International buyers eye U.S. assets as the dollar weakens; U.K.-based Merlin Entertainments has expressed interest in smaller coastal parks to expand its resort footprint. Meanwhile, real-estate investors are exploring conversions of under-utilized land into logistics or residential uses, though zoning restrictions in most jurisdictions limit alternative development.
What’s Next for Six Flags After the $331 Million Cash Infusion?
Management guided investors to expect ‘strategic clarity’ by the November 2024 investor day. Options include initiating a modest dividend, repurchasing 10 % of outstanding shares, or redeploying cash into a resort-style hotel adjacent to Great Adventure. Each pathway faces constraints: a dividend requires sustainable free cash flow above $200 million, while buybacks need board authorization and net leverage below 3.0×.
International licensing is the wild card
Six Flags has 11 parks under development in China, Saudi Arabia, and Qatar under licensing agreements that yield 3 % to 5 % of gross revenues. The Saudi project, valued at $833 million, is slated to open in 2026 and could generate $25 million in annual licensing income—equivalent to the EBITDA of one regional park without cap-ex obligations.
CEO Reilly hinted at ‘selective M&A’ in adjacent leisure verticals such as family entertainment centers or glamping resorts, but ruled out large-scale park acquisitions until leverage falls below 3.0×. Bondholders will watch the next quarterly filing for evidence that proceeds were applied to debt rather than growth capex; any deviation could trigger a 25 basis point step-up in coupon rates under existing notes.
Ultimately, the seven-park divestiture buys time, not a permanent fix.

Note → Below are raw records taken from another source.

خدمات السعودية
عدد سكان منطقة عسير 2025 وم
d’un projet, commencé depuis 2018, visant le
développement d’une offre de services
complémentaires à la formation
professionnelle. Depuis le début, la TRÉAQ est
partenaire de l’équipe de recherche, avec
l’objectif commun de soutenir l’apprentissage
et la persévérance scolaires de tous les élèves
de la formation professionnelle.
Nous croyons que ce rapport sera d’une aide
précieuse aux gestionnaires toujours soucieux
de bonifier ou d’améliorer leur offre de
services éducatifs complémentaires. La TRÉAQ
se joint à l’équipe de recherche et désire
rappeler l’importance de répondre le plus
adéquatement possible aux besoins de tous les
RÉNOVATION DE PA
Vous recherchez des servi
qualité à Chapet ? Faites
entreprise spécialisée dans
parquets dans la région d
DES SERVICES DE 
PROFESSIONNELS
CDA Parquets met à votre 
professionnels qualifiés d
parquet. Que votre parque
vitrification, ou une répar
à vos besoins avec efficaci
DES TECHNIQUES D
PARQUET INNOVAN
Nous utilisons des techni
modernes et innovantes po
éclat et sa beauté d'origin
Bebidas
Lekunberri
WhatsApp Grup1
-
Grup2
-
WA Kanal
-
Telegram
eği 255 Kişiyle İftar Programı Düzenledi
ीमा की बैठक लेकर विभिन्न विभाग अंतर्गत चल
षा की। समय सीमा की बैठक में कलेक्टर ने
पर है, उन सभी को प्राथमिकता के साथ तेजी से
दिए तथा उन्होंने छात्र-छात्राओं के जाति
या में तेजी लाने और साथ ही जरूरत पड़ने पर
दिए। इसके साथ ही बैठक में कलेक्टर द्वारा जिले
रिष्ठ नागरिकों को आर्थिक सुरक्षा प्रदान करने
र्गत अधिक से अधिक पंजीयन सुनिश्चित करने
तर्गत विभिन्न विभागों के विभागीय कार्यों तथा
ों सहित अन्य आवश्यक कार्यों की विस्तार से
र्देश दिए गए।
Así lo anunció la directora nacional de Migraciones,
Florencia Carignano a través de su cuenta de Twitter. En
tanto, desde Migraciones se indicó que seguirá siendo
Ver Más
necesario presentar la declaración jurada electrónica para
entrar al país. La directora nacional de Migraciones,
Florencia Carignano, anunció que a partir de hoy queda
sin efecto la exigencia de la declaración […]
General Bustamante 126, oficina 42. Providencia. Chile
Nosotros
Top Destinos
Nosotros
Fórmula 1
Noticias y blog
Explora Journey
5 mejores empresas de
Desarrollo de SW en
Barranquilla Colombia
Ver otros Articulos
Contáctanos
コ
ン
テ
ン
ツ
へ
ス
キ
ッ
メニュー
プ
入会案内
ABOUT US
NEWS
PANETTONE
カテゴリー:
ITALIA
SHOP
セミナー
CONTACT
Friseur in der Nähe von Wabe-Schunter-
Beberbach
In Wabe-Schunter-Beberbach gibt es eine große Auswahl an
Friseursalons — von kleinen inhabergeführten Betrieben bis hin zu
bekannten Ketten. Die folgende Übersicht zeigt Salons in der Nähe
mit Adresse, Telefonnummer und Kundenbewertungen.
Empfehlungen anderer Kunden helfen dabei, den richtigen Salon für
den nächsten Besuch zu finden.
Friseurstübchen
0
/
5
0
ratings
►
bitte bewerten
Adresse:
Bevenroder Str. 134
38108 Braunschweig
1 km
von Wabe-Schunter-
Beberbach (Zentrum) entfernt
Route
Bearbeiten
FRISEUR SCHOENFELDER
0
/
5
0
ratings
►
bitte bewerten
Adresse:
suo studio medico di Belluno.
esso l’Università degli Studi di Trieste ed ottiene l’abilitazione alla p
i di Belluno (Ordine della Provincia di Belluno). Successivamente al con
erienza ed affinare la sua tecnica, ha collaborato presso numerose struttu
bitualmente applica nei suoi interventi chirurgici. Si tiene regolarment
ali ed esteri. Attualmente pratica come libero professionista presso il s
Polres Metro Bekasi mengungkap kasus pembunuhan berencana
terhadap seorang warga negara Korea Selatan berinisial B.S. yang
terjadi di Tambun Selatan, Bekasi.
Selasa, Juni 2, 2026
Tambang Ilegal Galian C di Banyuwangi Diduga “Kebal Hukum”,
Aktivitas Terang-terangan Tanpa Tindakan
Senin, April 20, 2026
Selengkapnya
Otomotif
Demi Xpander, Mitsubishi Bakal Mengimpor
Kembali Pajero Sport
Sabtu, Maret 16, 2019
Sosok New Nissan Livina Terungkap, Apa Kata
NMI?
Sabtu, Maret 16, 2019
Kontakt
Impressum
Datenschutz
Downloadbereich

If attendance growth stalls or interest rates rise further, additional asset sales may follow. Analysts at JP Morgan posit that Six Flags could monetize its 1,200-acre California landfill adjacent to Magic Mountain, potentially raising another $150 million. For now, investors appear relieved: shares rose 5 % intraday Thursday, trimming the year-to-date loss to 12 %.
Frequently Asked Questions
Q: Which Six Flags parks are being sold to EPR Properties?
Six Flags has not yet named the seven parks, saying only that they are ‘regional’ assets. Analysts expect smaller, lease-hold properties to be divested first.
Q: How will Six Flags use the $331 million proceeds?
CEO John Reilly said cash will retire debt and ‘simplify the portfolio,’ implying no immediate reinvestment in new attractions—balance-sheet repair is priority one.
Q: Is EPR Properties buying the parks or just the real estate?
EPR historically acquires land and improvements, then leases operations back. The release refers to ‘total cash consideration,’ suggesting an asset-heavy structure rather than a pure operating sale.